What to work on -> For this exercise, repeat the whole listing below exactly. Leave the pictures out.

Information supplied ->
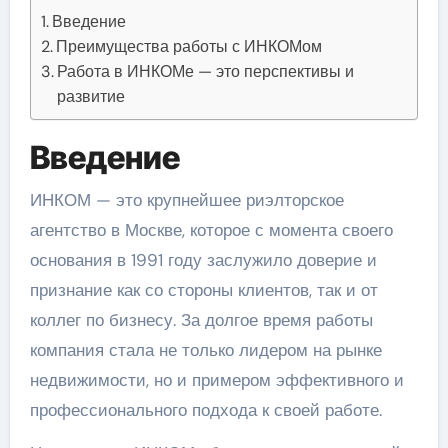
Введение
Преимущества работы с ИНКОМом
Работа в ИНКОМе — это перспективы и
развитие
Введение
ИНКОМ — это крупнейшее риэлторское
агентство в Москве, которое с момента своего
основания в 1991 году заслужило доверие и
признание как со стороны клиентов, так и от
коллег по бизнесу. За долгое время работы
компания стала не только лидером на рынке
недвижимости, но и примером эффективного и
профессионального подхода к своей работе.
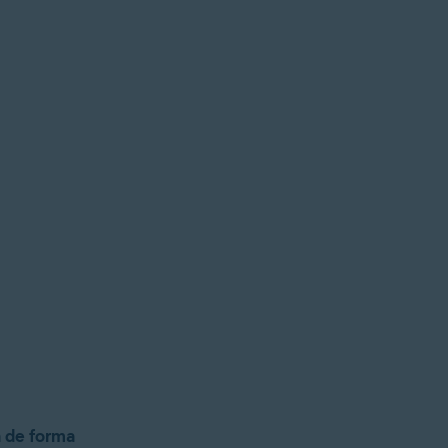
 de forma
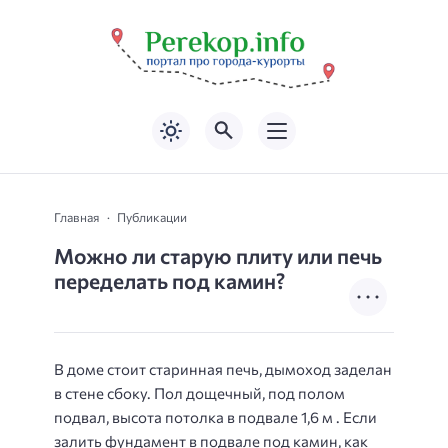
Главная
Публикации
Можно ли старую плиту или печь
переделать под камин?
В доме стоит старинная печь, дымоход заделан
в стене сбоку. Пол дощечный, под полом
подвал, высота потолка в подвале 1,6 м . Если
залить фундамент в подвале под камин, как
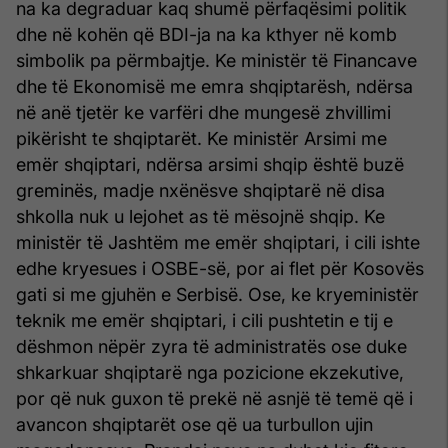
na ka degraduar kaq shumë përfaqësimi politik
dhe në kohën që BDI-ja na ka kthyer në komb
simbolik pa përmbajtje. Ke ministër të Financave
dhe të Ekonomisë me emra shqiptarësh, ndërsa
në anë tjetër ke varfëri dhe mungesë zhvillimi
pikërisht te shqiptarët. Ke ministër Arsimi me
emër shqiptari, ndërsa arsimi shqip është buzë
greminës, madje nxënësve shqiptarë në disa
shkolla nuk u lejohet as të mësojnë shqip. Ke
ministër të Jashtëm me emër shqiptari, i cili ishte
edhe kryesues i OSBE-së, por ai flet për Kosovës
gati si me gjuhën e Serbisë. Ose, ke kryeministër
teknik me emër shqiptari, i cili pushtetin e tij e
dëshmon nëpër zyra të administratës ose duke
shkarkuar shqiptarë nga pozicione ekzekutive,
por që nuk guxon të prekë në asnjë të temë që i
avancon shqiptarët ose që ua turbullon ujin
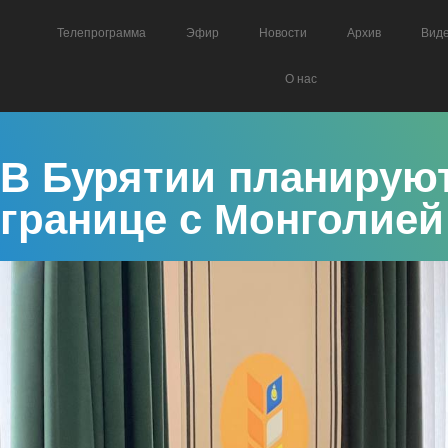
Телепрограмма
Эфир
Новости
Архив
Вид
О нас
В Бурятии планируют
границе с Монголией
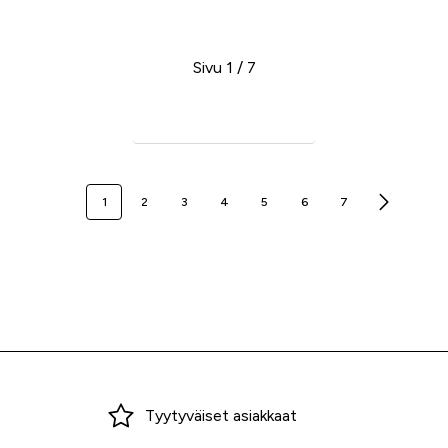
Sivu 1 / 7
Seuraava sivu
1
2
3
4
5
6
7
Miksi ostaa Tarvikekeskuksesta?
Tyytyväiset asiakkaat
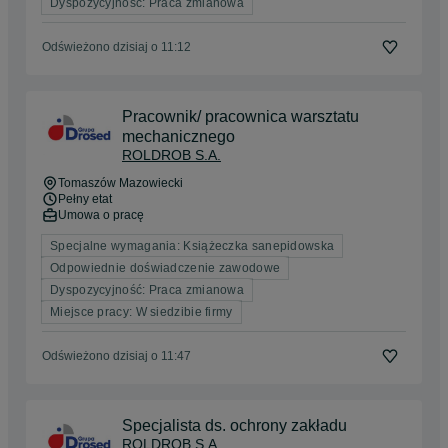
Dyspozycyjność: Praca zmianowa
Odświeżono dzisiaj o 11:12
Pracownik/ pracownica warsztatu
mechanicznego
ROLDROB S.A.
Tomaszów Mazowiecki
Pełny etat
Umowa o pracę
Specjalne wymagania: Książeczka sanepidowska
Odpowiednie doświadczenie zawodowe
Dyspozycyjność: Praca zmianowa
Miejsce pracy: W siedzibie firmy
Odświeżono dzisiaj o 11:47
Specjalista ds. ochrony zakładu
ROLDROB S.A.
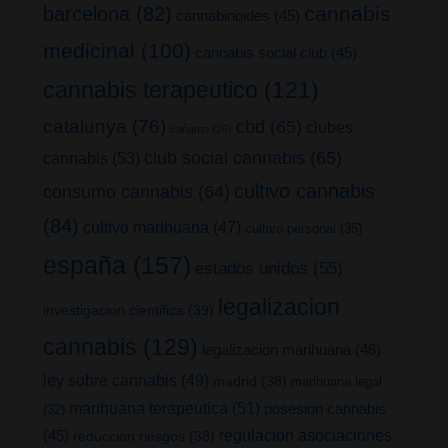
cannabis
barcelona
(82)
cannabinoides
(45)
medicinal
(100)
cannabis social club
(45)
cannabis terapeutico
(121)
catalunya
(76)
cbd
(65)
clubes
cañamo
(26)
club social cannabis
(65)
cannabis
(53)
cultivo cannabis
consumo cannabis
(64)
(84)
cultivo marihuana
(47)
cultivo personal
(35)
españa
(157)
estados unidos
(55)
legalizacion
investigacion cientifica
(39)
cannabis
(129)
legalizacion marihuana
(46)
ley sobre cannabis
(49)
madrid
(38)
marihuana legal
marihuana terapeutica
(51)
posesion cannabis
(32)
(45)
regulacion asociaciones
reduccion riesgos
(38)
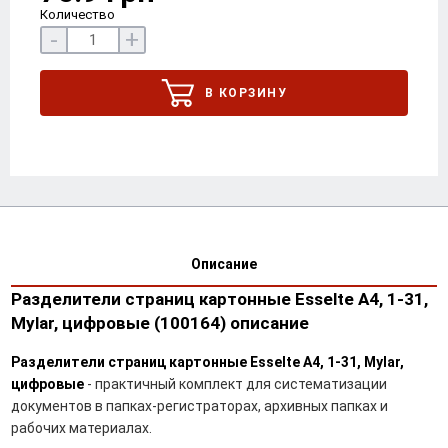
Количество
-
+
В КОРЗИНУ
Описание
Разделители страниц картонные Esselte A4, 1-31,
Mylar, цифровые (100164) описание
Разделители страниц картонные Esselte A4, 1-31, Mylar,
цифровые
- практичный комплект для систематизации
документов в папках-регистраторах, архивных папках и
рабочих материалах.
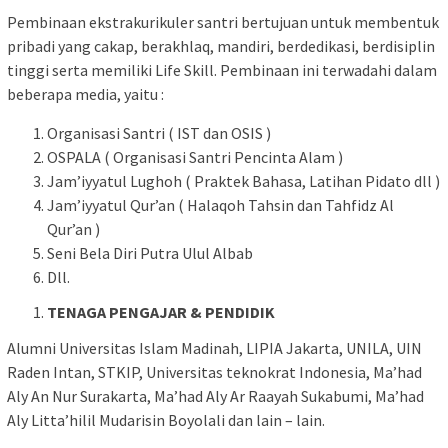
Pembinaan ekstrakurikuler santri bertujuan untuk membentuk
pribadi yang cakap, berakhlaq, mandiri, berdedikasi, berdisiplin
tinggi serta memiliki Life Skill. Pembinaan ini terwadahi dalam
beberapa media, yaitu :
Organisasi Santri ( IST dan OSIS )
OSPALA ( Organisasi Santri Pencinta Alam )
Jam’iyyatul Lughoh ( Praktek Bahasa, Latihan Pidato dll )
Jam’iyyatul Qur’an ( Halaqoh Tahsin dan Tahfidz Al
Qur’an )
Seni Bela Diri Putra Ulul Albab
Dll.
TENAGA PENGAJAR & PENDIDIK
Alumni Universitas Islam Madinah, LIPIA Jakarta, UNILA, UIN
Raden Intan, STKIP, Universitas teknokrat Indonesia, Ma’had
Aly An Nur Surakarta, Ma’had Aly Ar Raayah Sukabumi, Ma’had
Aly Litta’hilil Mudarisin Boyolali dan lain – lain.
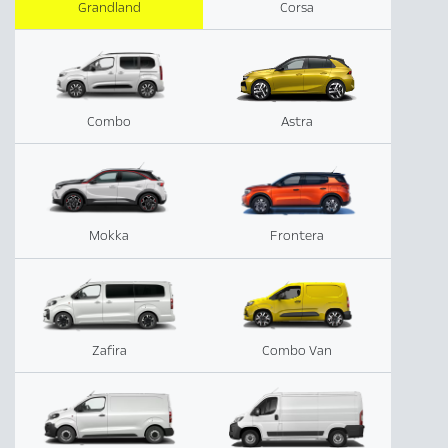
Grandland
Corsa
Combo
Astra
Mokka
Frontera
Zafira
Combo Van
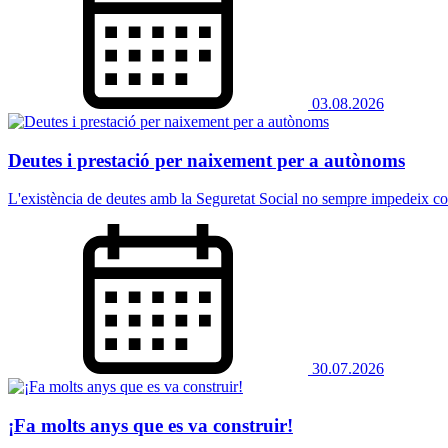
03.08.2026
Deutes i prestació per naixement per a autònoms
L'existència de deutes amb la Seguretat Social no sempre impedeix cob
30.07.2026
¡Fa molts anys que es va construir!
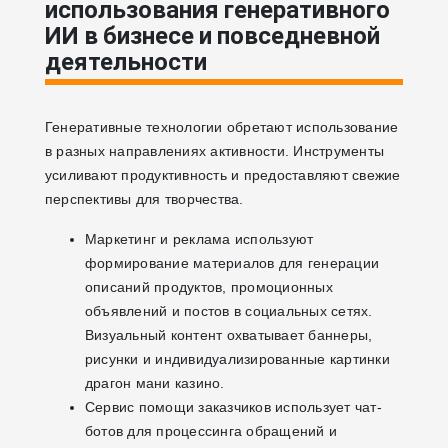
использования генеративного
ИИ в бизнесе и повседневной
деятельности
Генеративные технологии обретают использование
в разных направлениях активности. Инструменты
усиливают продуктивность и предоставляют свежие
перспективы для творчества.
Маркетинг и реклама используют
формирование материалов для генерации
описаний продуктов, промоционных
объявлений и постов в социальных сетях.
Визуальный контент охватывает баннеры,
рисунки и индивидуализированные картинки
драгон мани казино.
Сервис помощи заказчиков использует чат-
ботов для процессинга обращений и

Solution below ->
Введение
Преимущества работы с ИНКОМом
Работа в ИНКОМе — это перспективы и
развитие
Введение
ИНКОМ — это крупнейшее риэлторское
агентство в Москве, которое с момента своего
основания в 1991 году заслужило доверие и
признание как со стороны клиентов, так и от
коллег по бизнесу. За долгое время работы
компания стала не только лидером на рынке
недвижимости, но и примером эффективного и
профессионального подхода к своей работе.
 de forma
Главная
Публикации
Можно ли старую плиту или печь
переделать под камин?
В доме стоит старинная печь, дымоход заделан
в стене сбоку. Пол дощечный, под полом
подвал, высота потолка в подвале 1,6 м . Если
залить фундамент в подвале под камин, как
na ka degraduar kaq shumë përfaqësimi politik
dhe në kohën që BDI-ja na ka kthyer në komb
simbolik pa përmbajtje. Ke ministër të Financave
dhe të Ekonomisë me emra shqiptarësh, ndërsa
në anë tjetër ke varfëri dhe mungesë zhvillimi
pikërisht te shqiptarët. Ke ministër Arsimi me
emër shqiptari, ndërsa arsimi shqip është buzë
greminës, madje nxënësve shqiptarë në disa
shkolla nuk u lejohet as të mësojnë shqip. Ke
ministër të Jashtëm me emër shqiptari, i cili ishte
edhe kryesues i OSBE-së, por ai flet për Kosovës
gati si me gjuhën e Serbisë. Ose, ke kryeministër
teknik me emër shqiptari, i cili pushtetin e tij e
dëshmon nëpër zyra të administratës ose duke
shkarkuar shqiptarë nga pozicione ekzekutive,
por që nuk guxon të prekë në asnjë të temë që i
avancon shqiptarët ose që ua turbullon ujin
Телепрограмма
Эфир
Новости
Архив
Вид
О нас
В Бурятии планируют
границе с Монголией
Sivu 1 / 7
Seuraava sivu
1
2
3
4
5
6
7
Miksi ostaa Tarvikekeskuksesta?
Tyytyväiset asiakkaat
Dyspozycyjność: Praca zmianowa
Odświeżono dzisiaj o 11:12
Pracownik/ pracownica warsztatu
mechanicznego
ROLDROB S.A.
Tomaszów Mazowiecki
Pełny etat
Umowa o pracę
Specjalne wymagania: Książeczka sanepidowska
Odpowiednie doświadczenie zawodowe
Dyspozycyjność: Praca zmianowa
Miejsce pracy: W siedzibie firmy
Odświeżono dzisiaj o 11:47
Specjalista ds. ochrony zakładu
ROLDROB S.A.
cannabis
barcelona
(82)
cannabinoides
(45)
medicinal
(100)
cannabis social club
(45)
cannabis terapeutico
(121)
catalunya
(76)
cbd
(65)
clubes
cañamo
(26)
club social cannabis
(65)
cannabis
(53)
cultivo cannabis
consumo cannabis
(64)
(84)
cultivo marihuana
(47)
cultivo personal
(35)
españa
(157)
estados unidos
(55)
legalizacion
investigacion cientifica
(39)
cannabis
(129)
legalizacion marihuana
(46)
ley sobre cannabis
(49)
madrid
(38)
marihuana legal
marihuana terapeutica
(51)
posesion cannabis
(32)
(45)
regulacion asociaciones
reduccion riesgos
(38)
Количество
-
+
В КОРЗИНУ
Описание
Разделители страниц картонные Esselte A4, 1-31,
Mylar, цифровые (100164) описание
Разделители страниц картонные Esselte A4, 1-31, Mylar,
цифровые
- практичный комплект для систематизации
документов в папках-регистраторах, архивных папках и
рабочих материалах.
Pembinaan ekstrakurikuler santri bertujuan untuk membentuk
pribadi yang cakap, berakhlaq, mandiri, berdedikasi, berdisiplin
tinggi serta memiliki Life Skill. Pembinaan ini terwadahi dalam
beberapa media, yaitu :
Organisasi Santri ( IST dan OSIS )
OSPALA ( Organisasi Santri Pencinta Alam )
Jam’iyyatul Lughoh ( Praktek Bahasa, Latihan Pidato dll )
Jam’iyyatul Qur’an ( Halaqoh Tahsin dan Tahfidz Al
Qur’an )
Seni Bela Diri Putra Ulul Albab
Dll.
TENAGA PENGAJAR & PENDIDIK
Alumni Universitas Islam Madinah, LIPIA Jakarta, UNILA, UIN
Raden Intan, STKIP, Universitas teknokrat Indonesia, Ma’had
Aly An Nur Surakarta, Ma’had Aly Ar Raayah Sukabumi, Ma’had
Aly Litta’hilil Mudarisin Boyolali dan lain – lain.
Grandland
Corsa
Combo
Astra
Mokka
Frontera
Zafira
Combo Van
03.08.2026
Deutes i prestació per naixement per a autònoms
L'existència de deutes amb la Seguretat Social no sempre impedeix cob
30.07.2026
¡Fa molts anys que es va construir!
использования генеративного
ИИ в бизнесе и повседневной
деятельности
Генеративные технологии обретают использование
в разных направлениях активности. Инструменты
усиливают продуктивность и предоставляют свежие
перспективы для творчества.
Маркетинг и реклама используют
формирование материалов для генерации
описаний продуктов, промоционных
объявлений и постов в социальных сетях.
Визуальный контент охватывает баннеры,
рисунки и индивидуализированные картинки
драгон мани казино.
Сервис помощи заказчиков использует чат-
ботов для процессинга обращений и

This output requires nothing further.